GlobeSt.com: What impact do you think FASB’s decision will have on the valuation of assets, especially in the Public Private Investment Partnership scheme?

Prindle: Given that FASB has stated that they will be a lot more lenient on valuation of these assets due to fact there is not an active principal market, I think that will lead folks to go back to the way they were marking financial assets before, in a mark-to-model type of approach.

GlobeSt.com: Do you think that will lead to a situation, that some critics say will happen, of assets being valued unrealistically or inappropriately?

Prindle: No, I believe there will still be scrutiny on the market to model to make sure assets are being valued at reasonable levels.

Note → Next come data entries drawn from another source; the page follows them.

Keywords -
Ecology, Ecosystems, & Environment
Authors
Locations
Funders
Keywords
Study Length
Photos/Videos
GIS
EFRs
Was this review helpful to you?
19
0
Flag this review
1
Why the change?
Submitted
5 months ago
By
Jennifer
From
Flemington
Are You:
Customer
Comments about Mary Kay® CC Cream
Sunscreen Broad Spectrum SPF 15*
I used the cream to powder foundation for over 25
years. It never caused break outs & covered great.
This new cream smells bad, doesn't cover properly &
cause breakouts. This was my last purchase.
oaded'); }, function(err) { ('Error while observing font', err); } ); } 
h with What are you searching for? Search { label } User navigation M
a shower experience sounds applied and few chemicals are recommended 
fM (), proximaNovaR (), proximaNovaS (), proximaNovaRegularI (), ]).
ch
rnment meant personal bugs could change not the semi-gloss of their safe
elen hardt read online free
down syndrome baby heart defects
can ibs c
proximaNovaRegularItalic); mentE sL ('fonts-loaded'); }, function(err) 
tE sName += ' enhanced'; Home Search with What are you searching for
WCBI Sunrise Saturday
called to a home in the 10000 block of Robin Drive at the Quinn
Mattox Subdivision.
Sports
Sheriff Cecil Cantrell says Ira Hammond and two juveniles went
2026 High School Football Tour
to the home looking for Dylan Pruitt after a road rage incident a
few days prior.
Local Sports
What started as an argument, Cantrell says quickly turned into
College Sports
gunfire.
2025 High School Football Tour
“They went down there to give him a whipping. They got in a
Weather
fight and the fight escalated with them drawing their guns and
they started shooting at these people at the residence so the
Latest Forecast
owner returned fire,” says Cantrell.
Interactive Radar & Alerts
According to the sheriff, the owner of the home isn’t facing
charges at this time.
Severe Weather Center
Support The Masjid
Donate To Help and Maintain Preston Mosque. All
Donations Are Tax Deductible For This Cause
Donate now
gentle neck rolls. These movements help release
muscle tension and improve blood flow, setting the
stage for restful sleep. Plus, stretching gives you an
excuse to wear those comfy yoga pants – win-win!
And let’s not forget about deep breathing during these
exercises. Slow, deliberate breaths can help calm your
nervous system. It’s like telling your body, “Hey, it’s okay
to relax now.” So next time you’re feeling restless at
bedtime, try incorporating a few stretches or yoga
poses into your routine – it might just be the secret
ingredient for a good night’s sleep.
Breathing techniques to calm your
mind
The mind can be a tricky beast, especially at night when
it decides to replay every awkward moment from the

GlobeSt.com: What about real estate backed paper? How big of an impact will this new approach have?

Prindle: I don’t think it will have as big an impact as it will on other assets. For commercial real estate you have to be able to mark your paper looking at the collateral behind it. That requires gathering data to support valuations. So while in theory there is a change and companies will get more leniency there will still be diligence needed and hard data on the collateral that is backing the loan.

GlobeSt.com: One problem in recent months has been that the bid/ask price spread in most assets, including paper, has been too wide for any transactions to take place. Do you think relaxing the mark to market rule will change that dynamic?

Prindle: It’s possible. But the problem has also been a lack of credit and debt to purchase anything. Secondarily it is a factor of the bid/ask spread being so wide. But that is an interesting question. What I think is that the mark to model valuation might already be baked into the ask price. This recent change by FASB gives credence to the reasons why there is no active market and that pricing should be reflective of fair value and not market transactions.

GlobeSt.com: So if that assumption has been baked into sellers’ psyche then we won’t see much of a change?

Prindle: Yes, my short answer is we will still have the bid/ask spread. But the biggest issue is liquidity. When buyers can get credit we will see more transactions take place and then the market can develop comps. That is when the FASB change will help – lenders will have more flexibility in determining what is fair value for them.